What to expect after discharge
from the hospital
Pain Control: You can expect to have
some pain that may require pain medication for a few days
after discharge, and then Tylenol should be sufficient to
control your pain.
Showering: You may shower after returning
home from the hospital. Your wound sites can get wet, but
must be padded dry immediately after showering. Tub baths
are not recommended in the first 2 weeks after surgery as
this will soak your incisions and increase the risk of infection..
You may have adhesive strips across your incision. These
are not to be removed. They will fall off in approximately
5-7 days. Sutures will dissolve in 4-6 weeks.
Activity: Taking daily walks are strongly
advised. Prolonged sitting or lying in bed should be avoided.
Climbing stairs is possible, but should be taken slowly.
Driving should be avoided for at least 1-2 weeks after surgery.

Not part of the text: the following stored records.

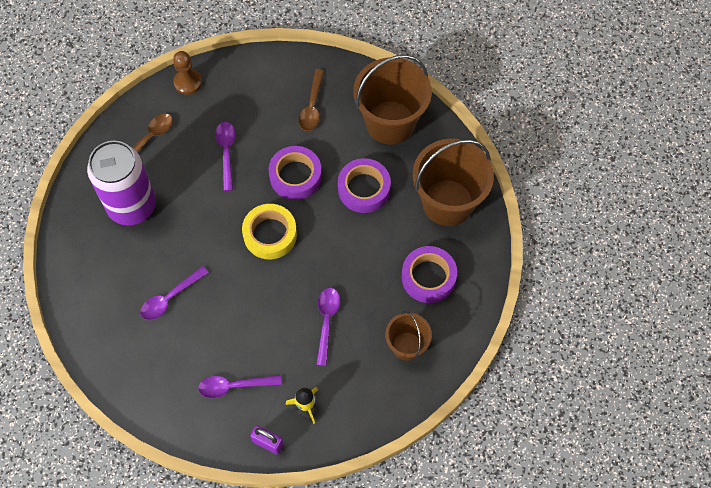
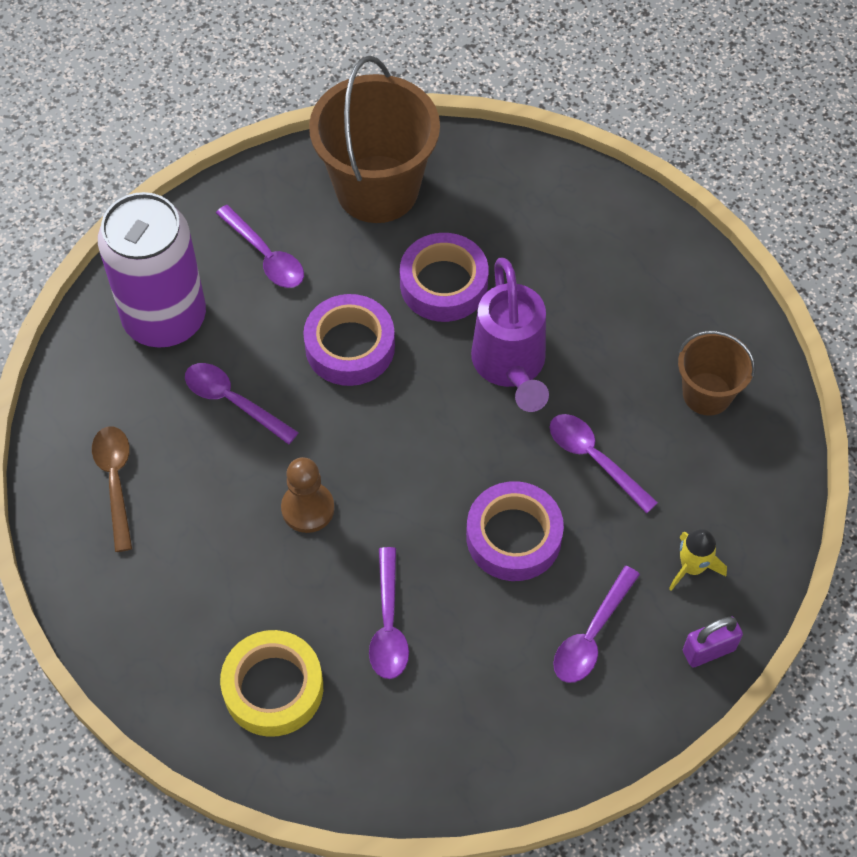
camera: 50 degrees left, 5 degrees down
purple can [87,141,156,225] -> purple can moved to [98,192,206,348]
brown pawn [173,51,202,95] -> brown pawn moved to [281,457,334,533]
yellow tape [242,204,297,260] -> yellow tape moved to [220,630,323,737]
brown spoon [299,69,324,131] -> purple spoon [216,205,304,288]
purple tape [402,246,457,303] -> purple tape moved to [466,481,564,581]
brown bucket [413,139,494,226] -> none
none -> purple watering can [471,258,549,412]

Absolutely no heavy lifting (greater than 20 pounds) or
exercising (jogging, swimming, treadmill, biking) for six
weeks or until instructed by your doctor. Most patients
return to full activity on an average of 3 weeks after surgery.
You can expect to return to work in approximately 4 weeks.
Diet: You should drink plenty of fluids
and discuss with your doctor if you need to be on a salt
or protein restricted diet.
Follow-up Appointment: If your surgery
was performed at Johns Hopkins Hospital, you will need to
call the Johns Hopkins Out Patient Urology Clinic at 410-955-6707
after your surgery date to schedule a follow up appointment
as instructed by your surgeon.
Pathology Results: The pathology results
from your surgery are usually available in one week following
surgery. You may discuss these results with your surgeon
by contacting him by phone or in your followup appointment
in the office.
Kidney Function Blood Tests and Xrays: Patients
are encouraged to have an annual blood test, called serum
creatinine, performed by their primary care physician to
follow their kidney function. Your surgeon will also review
these results in the office during follow up visits. Follow
up Xray tests (e.g. CT, MRI, sonograms) may be periodically
Ureteral Stent Removal: If a ureteral
stent is placed during your surgery, the length of the time
the stent remains in place is variable. Your doctor will
typically request for it to be removed within a 2-6 week
period. This can be removed in your doctor's office. It
is common to feel a slight amount of flank fullness and
urgency to void while the stent is in place, however, these
symptoms often improve over time. The severity and duration
of the symptoms is highly variable and will resolve when
the stent is removed. It is critical that patients return
to have their stent removed as instructed by their physician
as a prolonged indwelling ureteral stent can result in encrustation
by stone debris, infection, and obstruction of the kidney.